“The Fifth Gospel” Ian Caldwell (Simon and Schuster) – novel review

The Fifth Gospel Ian Caldwell book cover

Set in 2004 when the dying wish of Pope John Paul II was to reunite Catholicism and Orthodoxy. An exhibit is under construction at the Vatican Museums but, before it is opened, the curator is discovered dead from a gunshot wound. The curator’s research partner, Father Alex Andreou, a Greek Catholic priest, discovers a break-in at his home that appears to be linked to the curator’s death. To complicate matters, the obvious suspect is his brother, Father Simon Andreou, a Western Catholic priest.

Father Alex had been stuck in a kind of limbo, single-handedly raising his son after his wife Mona left. (Later readers discover that post-natal depression seems to have triggered her departure. This information should have been included sooner because it leaves Mona as a malign mystery hovering over the early chapters.) Father Alex doesn’t believe Father Simon killed the curator and when the gendarmes reach an impasse, Father Simon is put under house arrest at an unknown location and the decision is taken that he will be tried under Canonical Law rather than criminal law. This won’t be a ponderous, lengthy process as the trial has to be completed before the exhibit is due to open, giving the plot an urgency. Father Alex has to turn detective. He knows the curator was researching the four Gospels plus the little-known Diatessaron, also known as the fifth Gospel, to uncover what they revealed about the Turin Shroud so he tries to reconstruct the research in order to try and find out what the curator had discovered and the consequences of that discovery for the world’s two largest Christian churches. In his research, he discovers that Father Simon had been secretly travelling to Eastern European countries to invite Orthodox clergy to the exhibit. When crucial evidence that would exonerate Father Simon is left dumped in a secure car part and excluded from the court, Father Alex realises his brother is caught up in a conspiracy to prevent information from the Diatessaron from coming to light. It trying to clear his brother’s name, Father Alex doesn’t realise that the evidence is pointing towards him as the guilty party.

Despite their separation, can both brothers somehow protect each other and uncover the truth or will they find themselves scapegoated by internal political struggles left by bishops jockeying for position under an ailing Pope? Can they protect Pope John Paul II’s wish against those seeking to keep the schism?

Fathers Simon and Alex are sympathetically drawn: two priests on different paths seeking to enable the Pope’s dying wish. Simon is an active man who prefers to do rather than think but feels a fatherly responsibility towards his younger brother. Alex is a scholar and a teacher trying to do the best for his own son, Peter, and trying to protect him from the gossip that implies his favourite uncle is a murderer. However, in his attempts to protect Peter, Alex prevents him giving a key piece of evidence that Peter was eyewitness to. In a moment of frustration, Peter blurts it out and Alex realises his mistake.

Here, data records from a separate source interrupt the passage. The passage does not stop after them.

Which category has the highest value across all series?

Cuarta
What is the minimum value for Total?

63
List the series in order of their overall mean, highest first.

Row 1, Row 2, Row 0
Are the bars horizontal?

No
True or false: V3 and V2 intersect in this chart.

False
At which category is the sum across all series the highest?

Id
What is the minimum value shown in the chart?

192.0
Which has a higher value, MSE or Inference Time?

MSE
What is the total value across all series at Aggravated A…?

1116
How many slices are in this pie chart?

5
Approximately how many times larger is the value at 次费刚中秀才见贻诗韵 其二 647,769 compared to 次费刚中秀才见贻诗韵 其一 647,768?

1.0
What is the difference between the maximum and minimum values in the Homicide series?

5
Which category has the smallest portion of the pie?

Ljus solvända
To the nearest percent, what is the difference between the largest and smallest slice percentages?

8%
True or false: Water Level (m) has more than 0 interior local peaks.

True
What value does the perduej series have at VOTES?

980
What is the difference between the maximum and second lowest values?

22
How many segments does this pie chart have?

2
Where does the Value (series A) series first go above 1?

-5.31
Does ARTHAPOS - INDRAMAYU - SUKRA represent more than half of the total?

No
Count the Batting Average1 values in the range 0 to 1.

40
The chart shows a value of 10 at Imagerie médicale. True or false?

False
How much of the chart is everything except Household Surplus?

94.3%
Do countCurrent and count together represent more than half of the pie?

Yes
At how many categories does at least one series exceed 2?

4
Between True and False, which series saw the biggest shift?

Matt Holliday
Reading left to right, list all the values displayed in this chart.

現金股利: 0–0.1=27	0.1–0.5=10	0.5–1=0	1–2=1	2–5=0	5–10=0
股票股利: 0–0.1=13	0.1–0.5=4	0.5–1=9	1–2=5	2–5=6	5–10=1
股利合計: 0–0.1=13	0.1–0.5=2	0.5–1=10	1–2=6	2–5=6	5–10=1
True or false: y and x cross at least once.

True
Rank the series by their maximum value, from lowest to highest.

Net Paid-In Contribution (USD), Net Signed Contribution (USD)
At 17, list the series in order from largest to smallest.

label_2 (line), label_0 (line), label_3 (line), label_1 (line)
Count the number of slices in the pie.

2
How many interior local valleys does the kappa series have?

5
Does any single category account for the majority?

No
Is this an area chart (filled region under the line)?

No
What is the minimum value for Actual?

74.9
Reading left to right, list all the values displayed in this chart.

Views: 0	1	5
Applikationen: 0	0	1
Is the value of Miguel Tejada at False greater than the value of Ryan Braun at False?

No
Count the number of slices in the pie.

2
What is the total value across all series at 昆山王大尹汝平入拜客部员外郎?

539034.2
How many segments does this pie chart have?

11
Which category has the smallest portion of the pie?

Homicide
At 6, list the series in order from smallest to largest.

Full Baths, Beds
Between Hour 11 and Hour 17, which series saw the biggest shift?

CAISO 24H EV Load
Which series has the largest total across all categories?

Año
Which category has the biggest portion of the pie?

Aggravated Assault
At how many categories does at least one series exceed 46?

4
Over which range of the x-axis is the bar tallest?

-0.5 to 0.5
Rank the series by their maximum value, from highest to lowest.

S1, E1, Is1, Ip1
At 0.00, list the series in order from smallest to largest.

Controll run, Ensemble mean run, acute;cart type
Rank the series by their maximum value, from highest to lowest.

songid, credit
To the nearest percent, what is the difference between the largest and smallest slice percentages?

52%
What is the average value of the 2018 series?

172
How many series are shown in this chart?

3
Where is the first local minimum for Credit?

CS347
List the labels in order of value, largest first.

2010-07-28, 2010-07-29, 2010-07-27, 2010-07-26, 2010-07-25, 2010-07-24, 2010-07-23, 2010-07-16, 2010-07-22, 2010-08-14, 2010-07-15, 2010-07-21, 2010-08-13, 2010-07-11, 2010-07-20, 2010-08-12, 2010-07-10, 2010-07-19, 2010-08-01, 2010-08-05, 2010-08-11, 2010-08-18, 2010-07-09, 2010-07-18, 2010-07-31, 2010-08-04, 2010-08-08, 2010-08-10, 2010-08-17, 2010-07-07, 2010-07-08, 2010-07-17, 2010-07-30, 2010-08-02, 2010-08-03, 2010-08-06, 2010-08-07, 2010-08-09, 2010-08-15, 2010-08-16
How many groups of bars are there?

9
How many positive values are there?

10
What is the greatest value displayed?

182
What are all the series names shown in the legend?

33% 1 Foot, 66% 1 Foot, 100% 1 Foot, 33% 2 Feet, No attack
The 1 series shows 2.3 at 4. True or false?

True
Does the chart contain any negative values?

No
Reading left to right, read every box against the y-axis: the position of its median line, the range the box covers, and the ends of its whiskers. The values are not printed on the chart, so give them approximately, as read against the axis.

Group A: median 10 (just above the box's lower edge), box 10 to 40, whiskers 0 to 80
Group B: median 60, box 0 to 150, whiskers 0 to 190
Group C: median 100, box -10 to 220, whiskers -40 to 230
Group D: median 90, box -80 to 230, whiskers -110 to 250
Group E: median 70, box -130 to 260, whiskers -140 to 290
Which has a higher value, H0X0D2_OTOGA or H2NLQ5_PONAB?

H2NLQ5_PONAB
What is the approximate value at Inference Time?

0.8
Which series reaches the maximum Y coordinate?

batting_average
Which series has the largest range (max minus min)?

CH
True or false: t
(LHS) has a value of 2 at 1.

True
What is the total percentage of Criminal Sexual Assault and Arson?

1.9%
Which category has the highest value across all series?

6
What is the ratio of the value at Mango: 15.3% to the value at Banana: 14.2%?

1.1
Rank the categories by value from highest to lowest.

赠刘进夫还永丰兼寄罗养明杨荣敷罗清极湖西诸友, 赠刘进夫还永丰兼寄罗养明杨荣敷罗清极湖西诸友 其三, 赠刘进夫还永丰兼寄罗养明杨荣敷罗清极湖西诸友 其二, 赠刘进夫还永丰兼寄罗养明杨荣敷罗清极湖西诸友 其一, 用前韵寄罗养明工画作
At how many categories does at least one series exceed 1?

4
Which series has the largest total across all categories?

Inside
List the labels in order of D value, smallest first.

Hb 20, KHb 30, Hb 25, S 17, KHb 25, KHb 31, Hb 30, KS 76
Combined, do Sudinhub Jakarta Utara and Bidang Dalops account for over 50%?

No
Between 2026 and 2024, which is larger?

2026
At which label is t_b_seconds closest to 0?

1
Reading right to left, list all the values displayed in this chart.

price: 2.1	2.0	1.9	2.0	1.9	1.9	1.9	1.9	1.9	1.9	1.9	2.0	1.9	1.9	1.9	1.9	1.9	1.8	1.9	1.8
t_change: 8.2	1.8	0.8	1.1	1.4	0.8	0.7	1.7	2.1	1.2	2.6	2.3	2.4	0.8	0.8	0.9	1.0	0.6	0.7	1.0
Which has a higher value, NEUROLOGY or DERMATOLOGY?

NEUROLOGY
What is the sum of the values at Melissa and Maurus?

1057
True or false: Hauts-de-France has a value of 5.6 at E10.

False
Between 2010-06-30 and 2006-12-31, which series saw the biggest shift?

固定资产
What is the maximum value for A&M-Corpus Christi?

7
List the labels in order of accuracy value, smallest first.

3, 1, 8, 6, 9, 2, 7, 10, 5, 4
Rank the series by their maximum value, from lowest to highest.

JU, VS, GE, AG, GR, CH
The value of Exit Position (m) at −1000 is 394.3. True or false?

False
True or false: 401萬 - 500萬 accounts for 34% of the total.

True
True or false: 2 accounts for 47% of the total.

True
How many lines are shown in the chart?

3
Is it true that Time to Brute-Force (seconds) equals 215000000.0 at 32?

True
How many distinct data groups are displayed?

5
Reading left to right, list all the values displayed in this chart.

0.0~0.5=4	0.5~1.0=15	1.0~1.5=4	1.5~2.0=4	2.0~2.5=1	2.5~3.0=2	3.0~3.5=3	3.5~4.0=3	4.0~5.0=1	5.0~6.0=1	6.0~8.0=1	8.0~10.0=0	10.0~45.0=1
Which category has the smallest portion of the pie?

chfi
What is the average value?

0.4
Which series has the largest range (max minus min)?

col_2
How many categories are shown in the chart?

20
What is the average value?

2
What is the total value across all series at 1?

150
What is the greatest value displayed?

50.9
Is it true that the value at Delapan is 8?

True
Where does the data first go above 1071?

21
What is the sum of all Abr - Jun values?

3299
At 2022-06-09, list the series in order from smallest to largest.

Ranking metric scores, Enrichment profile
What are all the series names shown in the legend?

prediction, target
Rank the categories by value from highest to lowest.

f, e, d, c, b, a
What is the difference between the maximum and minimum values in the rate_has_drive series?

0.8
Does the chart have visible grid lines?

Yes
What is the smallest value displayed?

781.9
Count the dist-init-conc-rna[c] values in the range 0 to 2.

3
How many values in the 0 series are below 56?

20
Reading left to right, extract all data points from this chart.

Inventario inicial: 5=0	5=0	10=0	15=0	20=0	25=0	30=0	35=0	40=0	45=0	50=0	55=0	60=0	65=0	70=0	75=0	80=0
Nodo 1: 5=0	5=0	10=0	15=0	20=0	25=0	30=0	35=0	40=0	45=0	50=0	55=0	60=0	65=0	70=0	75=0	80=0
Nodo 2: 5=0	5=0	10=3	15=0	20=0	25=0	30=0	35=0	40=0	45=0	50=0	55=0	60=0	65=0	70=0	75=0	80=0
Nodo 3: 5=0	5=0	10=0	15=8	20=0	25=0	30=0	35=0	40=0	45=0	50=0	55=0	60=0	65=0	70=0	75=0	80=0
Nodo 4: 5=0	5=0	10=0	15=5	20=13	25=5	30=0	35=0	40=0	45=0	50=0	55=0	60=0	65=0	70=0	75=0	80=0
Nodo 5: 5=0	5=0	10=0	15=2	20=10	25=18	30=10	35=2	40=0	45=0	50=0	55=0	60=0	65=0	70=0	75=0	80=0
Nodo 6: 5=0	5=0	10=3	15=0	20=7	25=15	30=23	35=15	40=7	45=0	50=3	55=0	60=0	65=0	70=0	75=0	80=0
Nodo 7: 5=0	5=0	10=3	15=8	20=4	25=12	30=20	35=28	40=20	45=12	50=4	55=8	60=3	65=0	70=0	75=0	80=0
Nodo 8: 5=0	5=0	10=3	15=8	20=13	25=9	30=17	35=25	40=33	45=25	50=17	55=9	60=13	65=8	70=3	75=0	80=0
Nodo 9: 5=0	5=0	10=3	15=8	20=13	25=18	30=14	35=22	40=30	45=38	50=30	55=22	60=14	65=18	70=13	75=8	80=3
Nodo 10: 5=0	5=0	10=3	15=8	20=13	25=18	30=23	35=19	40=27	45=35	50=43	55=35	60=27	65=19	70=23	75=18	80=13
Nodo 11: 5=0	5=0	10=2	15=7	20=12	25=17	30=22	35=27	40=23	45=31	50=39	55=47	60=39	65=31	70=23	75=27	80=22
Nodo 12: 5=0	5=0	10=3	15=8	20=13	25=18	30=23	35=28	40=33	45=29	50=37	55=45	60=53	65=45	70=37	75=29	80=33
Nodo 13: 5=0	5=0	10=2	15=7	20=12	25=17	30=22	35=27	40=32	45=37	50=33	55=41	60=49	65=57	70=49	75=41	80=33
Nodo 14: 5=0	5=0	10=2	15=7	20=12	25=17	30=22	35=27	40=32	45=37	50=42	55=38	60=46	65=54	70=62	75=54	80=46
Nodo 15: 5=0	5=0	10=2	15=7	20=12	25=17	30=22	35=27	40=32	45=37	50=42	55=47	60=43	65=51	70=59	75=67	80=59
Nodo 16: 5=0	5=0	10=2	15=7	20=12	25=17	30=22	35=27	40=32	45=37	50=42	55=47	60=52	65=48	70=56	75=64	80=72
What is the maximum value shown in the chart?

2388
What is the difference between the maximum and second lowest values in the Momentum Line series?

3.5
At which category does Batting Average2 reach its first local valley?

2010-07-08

It’s a scholarly thriller as well as a detective one in a world where hierarchy and appeasement matter. As readers follow Father Alex’s research, prior knowledge of the Bible or the texts Father Alex studies is not required. Father Alex is a teacher and in that role explained to the curator what their research was uncovering and put it in context of the teachings of the Church. The reader is given the same clues as Father Alex and the key to the mystery does not lie in some elaborate, obscure research but in a letter from the curator to Father Alex.

Life in the Vatican is a very regimented one where everyone is treated according to rank. It’s also a very male world, which is why the lack of information and explanation around Mona’s disappearance and separation from Father Alex is frustrating: as one of the very few women in the book her words and actions are amplified. Her sole purpose seems to have been to emphasise the isolation Father Alex feels as the hunt for truth is underway. Mona’s role as plot device is further underline by her relatively trouble-free reunite with Father Alex and her son. Meanwhile the court’s attempt to establish the truth is frustrated by witnesses, who have taken an oath to a high-ranking bishop, being unable to break that oath to give evidence. Eventually it takes the intervention of the Pope to uncover the truth and both Father Alex and Father Simon discover the crime at the heart of the matter is worse, in the Church’s eyes, than the murder it seemed to be.

“The Fifth Gospel” is an intelligent thriller that makes the best use of its setting and theme without excluding a general reader looking for a pacey murder mystery.